Today, I attended a breakfast meeting hosted by the Black Chamber of Commerce. I am an independent author and I own an Etsy store that I don’t talk about on this blog. The volunteer coordinator that I work with suggested I attend this meeting after I told her about my online store. Sooooo…I went to their monthly breakfast meeting this morning.
It wasn’t very comfortable for me. Lone, Black independent author and textile artist sitting in room full of people belonging to “legitimate” businesses and organizations. When I introduced myself, there wasn’t a sense that very many of them cared about what I do. And I printed business cards and everything *sad face* I’m not some big name. I have literally no connections. I can’t get them funding for their organization’s interests and I cannot fund them. Those business people didn’t give a damn who I was. That’s how I felt.
And do they really think I can afford to join? $85, $150 a year and up. Girl, please. The struggle is real. I would have to be sure an investment like that is worth it.
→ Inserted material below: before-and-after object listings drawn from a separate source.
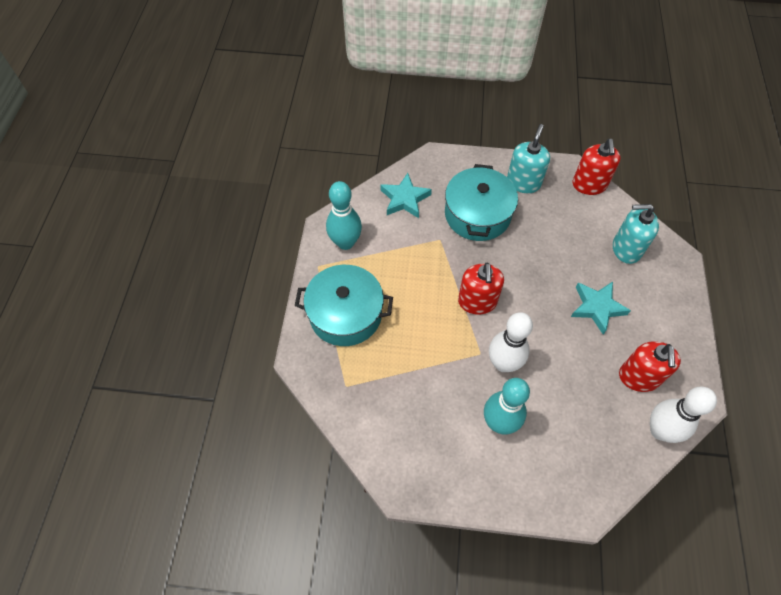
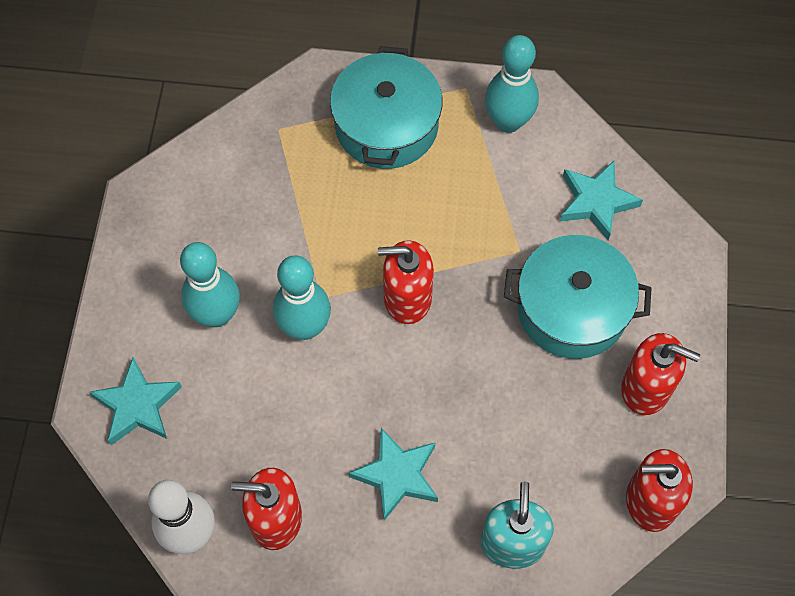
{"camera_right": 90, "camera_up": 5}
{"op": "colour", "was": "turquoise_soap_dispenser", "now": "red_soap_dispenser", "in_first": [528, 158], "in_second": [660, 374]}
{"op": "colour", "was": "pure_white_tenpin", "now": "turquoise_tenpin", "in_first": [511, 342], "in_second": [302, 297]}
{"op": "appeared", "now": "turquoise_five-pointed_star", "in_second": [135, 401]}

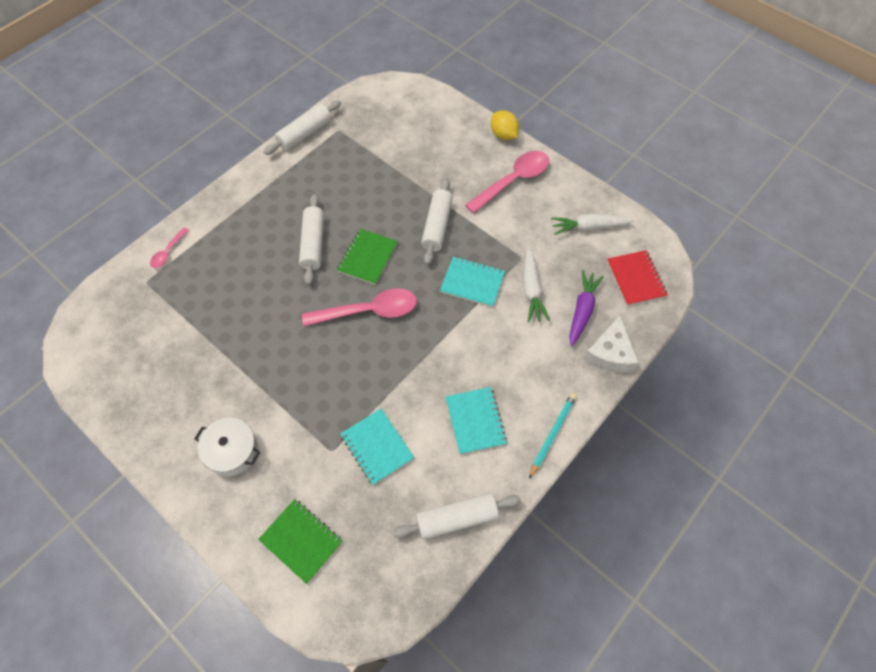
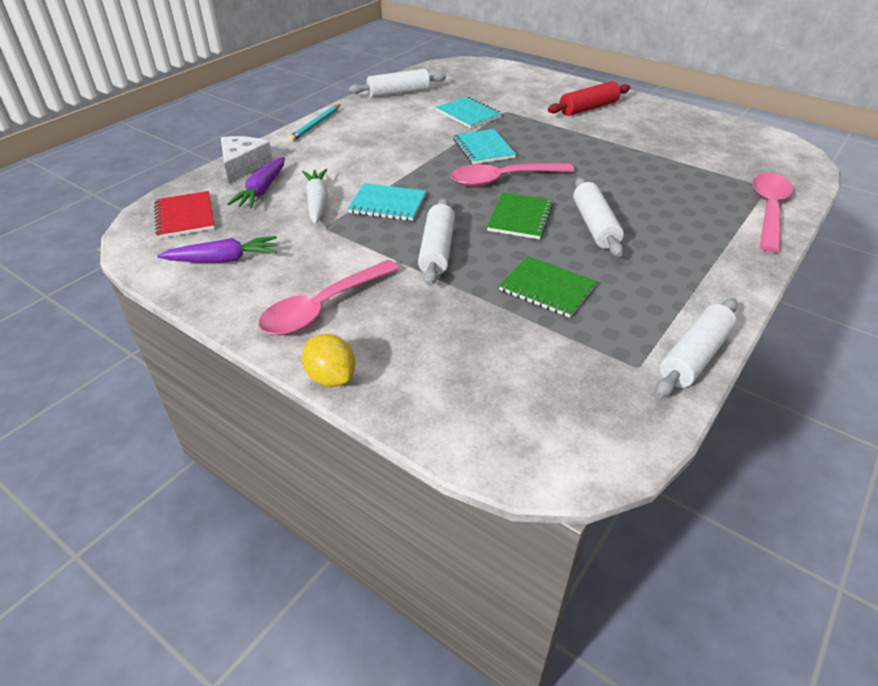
{"camera_right": 175, "camera_up": -20}
{"op": "colour", "was": "pure_white_root_vegetable", "now": "violet_root_vegetable", "in_first": [592, 224], "in_second": [217, 249]}
{"op": "size", "was": "pink_tablespoon", "in_first": [169, 247], "in_second": [773, 212], "ratio": 2.02}
{"op": "relocated", "was": "turquoise_notepad", "in_first": [476, 421], "in_second": [484, 146]}
{"op": "exchanged", "was": "pure_white_stockpot", "now": "red_dough_roller", "in_first": [227, 447], "in_second": [589, 98]}
{"op": "relocated", "was": "green_notepad", "in_first": [300, 541], "in_second": [548, 287]}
I don’t think of myself as a business owner. What’s more, business feels like a dirty word to me. A cold, dirty, cutthroat capitalist word. As a child who was on medicaid, Section 8, and attending public schools, I grew up at the mercy and whims of such faceless entities such as non-profits, government, and businesses with all their talk of money, budgets, and “funding”. Now that I’m an adult that hasn’t changed. These system people are still failing me after an entire childhood of watching them value, revalue, and devalue my life.
Everyone at the breakfast was a little curt, to the point, and looking for useful names to add to their digital Rolodex. Pretty sure I wasn’t one of those names. On the one hand, its a use and be used system. I’m not sure if I want to fit directly into something like that.
I want to say something empowering or helpful to anyone reading this. Smh. Too tired.